Haven't given a lot of thought to Indonesia since the tsunami there a decade ago. Recently started getting the Christian Science Monitor as a news source on the Kindle. Gotta say, "I love CSM!" They have fairness and balance any other media can only dream of. I'm very happy to see that the people of Indonesia seem to have built a society that's better in many ways than what they had before the storm.

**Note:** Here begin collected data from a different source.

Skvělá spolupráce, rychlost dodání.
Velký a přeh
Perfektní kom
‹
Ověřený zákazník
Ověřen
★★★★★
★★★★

Yet to visit Banda Aceh today is to visit a city that has not just been patched together but largely fulfilled the post-tsunami mantra of aid officials: “Build Back Better.” In an age when massive outpourings of aid often get diverted or diluted before reaching the needy, fueling donor fatigue, much of the tsunami relief money has trickled down to survivors of the disaster – and made a difference. This is evident in the 130,000 new houses, 1,700 schools, and nearly 1,000 government buildings built in the aftermath. Aceh has new airports, seaports, sewers, and potable water systems; it has 2,300 miles of new roads and a rebuilt power grid.

“In terms of physical infrastructure, we are better off now,” says Saiful Mahdi, director of the International Center for Aceh and Indian Ocean Studies in Banda Aceh.

And beyond the rebuilding physically is political rebuilding as well.

The rebuilding has also been about more than simply restoring the physical past. Before 2004, decades of fighting between separatist rebels and security forces had killed at least 10,000, mostly civilians, and mired a resource-rich province in poverty. For that reason, it quickly became clear that absent a credible peace process, rebuilding Aceh would result in the squandering of vast sums of money. Eight months later, the rebels and Indonesia’s government signed a historic power-sharing agreement in Helsinki, Finland. And that deal has held, bringing peace to Aceh, a new crop of leaders, and an end to its political isolation. This d├ętente set the stage for a post-tsunami revitalization, a new chapter to be written.

Yes, I have a happy holiday post to put up. There is good news in the world.